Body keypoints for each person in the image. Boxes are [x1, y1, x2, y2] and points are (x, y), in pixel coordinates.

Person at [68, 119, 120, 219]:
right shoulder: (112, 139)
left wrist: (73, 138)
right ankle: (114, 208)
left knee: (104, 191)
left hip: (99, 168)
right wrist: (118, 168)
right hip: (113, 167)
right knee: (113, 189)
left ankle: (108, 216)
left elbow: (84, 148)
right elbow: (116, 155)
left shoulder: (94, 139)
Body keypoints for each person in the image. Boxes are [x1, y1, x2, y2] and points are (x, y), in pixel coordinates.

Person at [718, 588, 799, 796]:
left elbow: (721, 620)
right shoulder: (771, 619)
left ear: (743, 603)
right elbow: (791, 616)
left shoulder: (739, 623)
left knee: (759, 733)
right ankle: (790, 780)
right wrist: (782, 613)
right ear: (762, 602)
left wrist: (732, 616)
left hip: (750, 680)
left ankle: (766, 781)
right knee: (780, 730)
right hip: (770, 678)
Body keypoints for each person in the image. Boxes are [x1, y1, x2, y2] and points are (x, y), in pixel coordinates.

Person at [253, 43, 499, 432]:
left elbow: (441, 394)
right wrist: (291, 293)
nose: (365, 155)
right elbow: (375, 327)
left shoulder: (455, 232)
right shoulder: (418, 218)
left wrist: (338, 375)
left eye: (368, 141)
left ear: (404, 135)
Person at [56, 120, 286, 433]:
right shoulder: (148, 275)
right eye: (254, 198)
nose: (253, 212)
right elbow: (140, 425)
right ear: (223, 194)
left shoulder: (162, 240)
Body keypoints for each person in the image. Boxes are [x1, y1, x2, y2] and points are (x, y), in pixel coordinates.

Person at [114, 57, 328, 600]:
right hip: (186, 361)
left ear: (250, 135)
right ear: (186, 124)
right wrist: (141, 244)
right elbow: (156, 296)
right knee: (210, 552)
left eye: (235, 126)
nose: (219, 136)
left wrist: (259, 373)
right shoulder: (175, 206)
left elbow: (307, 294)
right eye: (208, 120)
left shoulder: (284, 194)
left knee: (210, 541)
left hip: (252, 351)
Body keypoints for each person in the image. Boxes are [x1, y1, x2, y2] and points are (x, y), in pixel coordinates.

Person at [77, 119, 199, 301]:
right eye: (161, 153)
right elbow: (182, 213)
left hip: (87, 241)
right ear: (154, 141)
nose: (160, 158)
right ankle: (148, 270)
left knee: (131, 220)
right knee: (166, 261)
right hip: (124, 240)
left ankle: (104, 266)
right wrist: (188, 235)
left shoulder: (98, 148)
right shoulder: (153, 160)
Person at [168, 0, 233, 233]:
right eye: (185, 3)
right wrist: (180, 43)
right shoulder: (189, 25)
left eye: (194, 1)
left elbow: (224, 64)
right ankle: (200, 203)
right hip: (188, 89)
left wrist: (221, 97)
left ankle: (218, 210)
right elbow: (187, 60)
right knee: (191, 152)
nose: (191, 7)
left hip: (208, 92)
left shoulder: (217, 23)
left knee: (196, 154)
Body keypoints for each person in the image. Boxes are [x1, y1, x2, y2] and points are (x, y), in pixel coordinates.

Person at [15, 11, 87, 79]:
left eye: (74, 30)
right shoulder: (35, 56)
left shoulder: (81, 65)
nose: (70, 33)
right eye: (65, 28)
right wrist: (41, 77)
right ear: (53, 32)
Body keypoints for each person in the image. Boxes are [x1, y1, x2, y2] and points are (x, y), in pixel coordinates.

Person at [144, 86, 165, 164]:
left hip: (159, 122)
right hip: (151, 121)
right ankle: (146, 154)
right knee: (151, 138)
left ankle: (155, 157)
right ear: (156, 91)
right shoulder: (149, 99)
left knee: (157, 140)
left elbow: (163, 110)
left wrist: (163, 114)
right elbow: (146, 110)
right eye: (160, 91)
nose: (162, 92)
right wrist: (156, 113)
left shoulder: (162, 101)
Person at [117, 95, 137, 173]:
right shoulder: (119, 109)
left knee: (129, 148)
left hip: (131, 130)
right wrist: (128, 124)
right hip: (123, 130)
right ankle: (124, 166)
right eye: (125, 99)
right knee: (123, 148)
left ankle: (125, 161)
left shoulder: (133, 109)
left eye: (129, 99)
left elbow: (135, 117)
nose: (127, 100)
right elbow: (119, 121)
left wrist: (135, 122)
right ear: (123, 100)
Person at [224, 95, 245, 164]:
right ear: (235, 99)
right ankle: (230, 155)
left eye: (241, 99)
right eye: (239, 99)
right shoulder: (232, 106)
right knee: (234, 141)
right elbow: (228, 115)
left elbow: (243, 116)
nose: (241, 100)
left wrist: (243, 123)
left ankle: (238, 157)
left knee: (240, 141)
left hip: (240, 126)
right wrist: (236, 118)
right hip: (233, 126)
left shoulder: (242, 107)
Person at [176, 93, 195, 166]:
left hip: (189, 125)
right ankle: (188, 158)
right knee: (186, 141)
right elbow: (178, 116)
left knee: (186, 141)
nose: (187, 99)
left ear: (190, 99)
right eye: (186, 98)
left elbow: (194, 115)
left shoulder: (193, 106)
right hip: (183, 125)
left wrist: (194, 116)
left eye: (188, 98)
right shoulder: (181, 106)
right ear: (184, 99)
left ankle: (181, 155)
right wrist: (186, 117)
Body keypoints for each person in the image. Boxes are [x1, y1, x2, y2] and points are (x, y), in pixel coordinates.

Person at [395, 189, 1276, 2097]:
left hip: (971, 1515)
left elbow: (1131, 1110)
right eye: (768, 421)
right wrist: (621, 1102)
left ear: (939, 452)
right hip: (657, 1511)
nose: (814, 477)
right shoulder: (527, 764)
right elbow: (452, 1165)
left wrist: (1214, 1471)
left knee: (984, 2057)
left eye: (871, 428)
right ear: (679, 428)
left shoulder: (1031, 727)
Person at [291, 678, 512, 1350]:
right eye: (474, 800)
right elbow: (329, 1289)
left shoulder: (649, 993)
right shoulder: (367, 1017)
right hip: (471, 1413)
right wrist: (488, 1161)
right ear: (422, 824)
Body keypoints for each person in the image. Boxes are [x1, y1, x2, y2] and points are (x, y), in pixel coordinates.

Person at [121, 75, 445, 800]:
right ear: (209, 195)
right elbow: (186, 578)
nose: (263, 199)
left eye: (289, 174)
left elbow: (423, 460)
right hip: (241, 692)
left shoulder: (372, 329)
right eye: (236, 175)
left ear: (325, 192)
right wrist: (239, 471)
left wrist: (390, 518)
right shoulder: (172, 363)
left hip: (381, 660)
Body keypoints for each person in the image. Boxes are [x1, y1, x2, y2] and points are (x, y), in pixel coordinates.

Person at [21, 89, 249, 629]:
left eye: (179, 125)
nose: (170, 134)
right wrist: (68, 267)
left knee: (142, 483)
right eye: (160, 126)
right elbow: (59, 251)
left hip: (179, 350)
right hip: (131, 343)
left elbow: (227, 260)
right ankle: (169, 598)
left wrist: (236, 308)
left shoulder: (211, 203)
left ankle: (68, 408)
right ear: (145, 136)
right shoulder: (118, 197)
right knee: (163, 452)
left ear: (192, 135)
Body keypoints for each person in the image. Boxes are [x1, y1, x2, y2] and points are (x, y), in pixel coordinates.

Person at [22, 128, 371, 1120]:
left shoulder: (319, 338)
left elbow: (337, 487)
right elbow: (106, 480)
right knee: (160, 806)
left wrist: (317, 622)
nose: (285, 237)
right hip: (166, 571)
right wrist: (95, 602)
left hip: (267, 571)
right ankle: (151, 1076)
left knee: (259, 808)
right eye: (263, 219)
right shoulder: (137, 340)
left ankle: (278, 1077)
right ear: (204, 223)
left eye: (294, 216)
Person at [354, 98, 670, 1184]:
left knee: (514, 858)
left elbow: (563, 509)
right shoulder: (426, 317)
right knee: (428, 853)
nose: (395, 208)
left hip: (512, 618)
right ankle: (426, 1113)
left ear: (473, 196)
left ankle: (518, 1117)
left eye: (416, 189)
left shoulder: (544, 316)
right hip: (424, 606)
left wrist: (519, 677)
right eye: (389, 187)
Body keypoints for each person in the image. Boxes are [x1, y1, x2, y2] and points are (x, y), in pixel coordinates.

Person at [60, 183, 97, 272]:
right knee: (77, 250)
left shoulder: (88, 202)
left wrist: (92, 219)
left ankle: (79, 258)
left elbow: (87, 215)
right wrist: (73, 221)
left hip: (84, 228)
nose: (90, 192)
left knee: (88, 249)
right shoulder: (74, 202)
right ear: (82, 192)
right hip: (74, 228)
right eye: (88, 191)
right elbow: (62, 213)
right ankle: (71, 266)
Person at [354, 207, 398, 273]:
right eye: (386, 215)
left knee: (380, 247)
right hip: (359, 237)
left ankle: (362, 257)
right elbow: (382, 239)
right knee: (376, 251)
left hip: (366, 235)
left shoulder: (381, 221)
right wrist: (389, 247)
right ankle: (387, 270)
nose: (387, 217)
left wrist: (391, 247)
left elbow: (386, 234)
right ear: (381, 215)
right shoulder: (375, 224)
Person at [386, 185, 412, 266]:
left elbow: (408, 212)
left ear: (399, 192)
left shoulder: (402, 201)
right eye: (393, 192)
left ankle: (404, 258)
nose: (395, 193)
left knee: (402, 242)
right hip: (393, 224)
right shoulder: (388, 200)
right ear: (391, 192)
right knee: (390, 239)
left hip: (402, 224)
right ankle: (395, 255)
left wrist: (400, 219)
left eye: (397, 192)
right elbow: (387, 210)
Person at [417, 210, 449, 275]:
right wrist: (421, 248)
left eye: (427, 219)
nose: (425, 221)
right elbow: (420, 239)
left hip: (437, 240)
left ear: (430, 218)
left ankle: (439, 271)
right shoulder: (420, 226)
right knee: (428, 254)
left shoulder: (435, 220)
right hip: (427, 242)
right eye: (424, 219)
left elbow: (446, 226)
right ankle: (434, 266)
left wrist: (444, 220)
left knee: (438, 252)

EXERCISE REQUIREMENTS: Each line from the one that includes "left ankle: (439, 271)" down to the close of the records above is to be given again exactly, and no other line is to appear.

RESPONSE FOR THIS EXERCISE:
left ankle: (439, 271)
right shoulder: (420, 226)
right knee: (428, 254)
left shoulder: (435, 220)
right hip: (427, 242)
right eye: (424, 219)
left elbow: (446, 226)
right ankle: (434, 266)
left wrist: (444, 220)
left knee: (438, 252)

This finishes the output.